I would like every line of the records below that contains the word "Policy" copied.
····················
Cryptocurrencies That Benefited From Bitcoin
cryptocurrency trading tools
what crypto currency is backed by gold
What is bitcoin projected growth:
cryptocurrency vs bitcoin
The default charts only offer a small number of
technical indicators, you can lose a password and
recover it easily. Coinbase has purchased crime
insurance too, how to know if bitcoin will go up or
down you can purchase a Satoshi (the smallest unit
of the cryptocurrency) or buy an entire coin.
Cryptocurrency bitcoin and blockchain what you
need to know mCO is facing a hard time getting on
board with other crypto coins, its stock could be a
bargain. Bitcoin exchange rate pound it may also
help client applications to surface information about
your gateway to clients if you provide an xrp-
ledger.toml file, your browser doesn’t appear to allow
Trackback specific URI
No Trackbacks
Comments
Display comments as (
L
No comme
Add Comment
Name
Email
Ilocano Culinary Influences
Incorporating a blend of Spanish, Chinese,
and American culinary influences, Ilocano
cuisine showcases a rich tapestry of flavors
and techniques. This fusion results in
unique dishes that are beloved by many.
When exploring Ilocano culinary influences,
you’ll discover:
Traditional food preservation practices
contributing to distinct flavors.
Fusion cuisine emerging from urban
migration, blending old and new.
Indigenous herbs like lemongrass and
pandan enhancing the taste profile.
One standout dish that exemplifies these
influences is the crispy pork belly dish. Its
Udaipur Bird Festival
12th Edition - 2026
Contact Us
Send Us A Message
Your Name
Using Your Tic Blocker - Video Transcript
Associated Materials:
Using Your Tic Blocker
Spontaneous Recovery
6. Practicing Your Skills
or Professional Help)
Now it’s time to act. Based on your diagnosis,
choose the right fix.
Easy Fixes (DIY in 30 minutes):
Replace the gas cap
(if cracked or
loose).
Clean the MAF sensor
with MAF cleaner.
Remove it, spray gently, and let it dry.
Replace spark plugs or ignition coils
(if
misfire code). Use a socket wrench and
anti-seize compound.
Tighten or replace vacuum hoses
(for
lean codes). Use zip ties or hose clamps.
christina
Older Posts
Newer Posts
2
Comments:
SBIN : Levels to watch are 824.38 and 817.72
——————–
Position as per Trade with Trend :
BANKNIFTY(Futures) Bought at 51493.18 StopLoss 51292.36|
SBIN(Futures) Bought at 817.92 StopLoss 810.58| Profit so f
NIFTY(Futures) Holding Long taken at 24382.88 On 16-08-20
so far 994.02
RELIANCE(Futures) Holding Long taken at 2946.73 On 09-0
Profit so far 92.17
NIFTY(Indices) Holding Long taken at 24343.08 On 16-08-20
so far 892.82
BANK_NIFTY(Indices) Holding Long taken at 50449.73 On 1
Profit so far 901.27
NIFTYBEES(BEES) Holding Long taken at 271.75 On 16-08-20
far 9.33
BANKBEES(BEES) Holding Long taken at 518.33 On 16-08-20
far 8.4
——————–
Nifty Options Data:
····················
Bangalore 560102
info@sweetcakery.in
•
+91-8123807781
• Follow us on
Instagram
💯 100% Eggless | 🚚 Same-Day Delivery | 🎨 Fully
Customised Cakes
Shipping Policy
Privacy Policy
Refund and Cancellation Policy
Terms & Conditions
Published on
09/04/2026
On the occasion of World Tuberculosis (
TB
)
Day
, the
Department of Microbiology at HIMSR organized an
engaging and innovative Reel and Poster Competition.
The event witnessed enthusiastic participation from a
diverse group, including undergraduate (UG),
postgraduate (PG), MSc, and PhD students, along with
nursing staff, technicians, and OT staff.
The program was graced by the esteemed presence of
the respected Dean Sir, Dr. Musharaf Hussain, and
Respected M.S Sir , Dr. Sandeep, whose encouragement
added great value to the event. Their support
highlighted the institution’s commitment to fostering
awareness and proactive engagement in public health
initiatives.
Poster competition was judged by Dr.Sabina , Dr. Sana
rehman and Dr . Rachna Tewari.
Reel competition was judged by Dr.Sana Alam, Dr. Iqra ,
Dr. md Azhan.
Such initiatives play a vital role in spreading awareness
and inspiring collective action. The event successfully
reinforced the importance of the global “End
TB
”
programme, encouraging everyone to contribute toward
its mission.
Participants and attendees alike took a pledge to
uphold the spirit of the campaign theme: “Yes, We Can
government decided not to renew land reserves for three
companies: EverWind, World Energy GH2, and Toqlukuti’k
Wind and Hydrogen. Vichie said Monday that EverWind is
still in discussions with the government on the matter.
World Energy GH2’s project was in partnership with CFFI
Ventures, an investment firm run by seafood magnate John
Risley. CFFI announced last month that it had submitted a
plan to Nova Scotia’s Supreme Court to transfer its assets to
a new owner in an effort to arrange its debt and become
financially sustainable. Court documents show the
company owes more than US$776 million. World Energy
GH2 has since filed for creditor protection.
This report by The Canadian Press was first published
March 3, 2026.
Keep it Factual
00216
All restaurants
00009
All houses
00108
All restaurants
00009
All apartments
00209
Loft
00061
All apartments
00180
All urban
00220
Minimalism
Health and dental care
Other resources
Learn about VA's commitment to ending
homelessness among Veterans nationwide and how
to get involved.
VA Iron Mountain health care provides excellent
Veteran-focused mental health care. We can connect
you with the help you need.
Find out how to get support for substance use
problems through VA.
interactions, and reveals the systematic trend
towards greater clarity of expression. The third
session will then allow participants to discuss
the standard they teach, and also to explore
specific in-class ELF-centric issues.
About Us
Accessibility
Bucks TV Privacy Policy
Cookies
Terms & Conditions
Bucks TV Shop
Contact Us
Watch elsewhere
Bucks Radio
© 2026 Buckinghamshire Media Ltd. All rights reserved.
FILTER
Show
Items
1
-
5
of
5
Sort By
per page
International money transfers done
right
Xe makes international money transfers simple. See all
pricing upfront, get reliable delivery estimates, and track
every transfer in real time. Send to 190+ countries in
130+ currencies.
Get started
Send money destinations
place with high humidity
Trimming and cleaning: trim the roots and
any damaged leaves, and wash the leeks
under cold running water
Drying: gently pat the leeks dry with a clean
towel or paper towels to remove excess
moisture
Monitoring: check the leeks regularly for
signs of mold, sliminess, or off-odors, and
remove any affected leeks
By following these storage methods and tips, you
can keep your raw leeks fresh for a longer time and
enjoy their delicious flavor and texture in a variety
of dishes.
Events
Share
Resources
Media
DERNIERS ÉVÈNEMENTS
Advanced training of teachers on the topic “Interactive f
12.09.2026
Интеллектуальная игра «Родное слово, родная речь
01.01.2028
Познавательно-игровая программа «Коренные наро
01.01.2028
····················
● ANSWER TO THE PROBLEM:
Shipping Policy
Privacy Policy
Refund and Cancellation Policy
Bucks TV Privacy Policy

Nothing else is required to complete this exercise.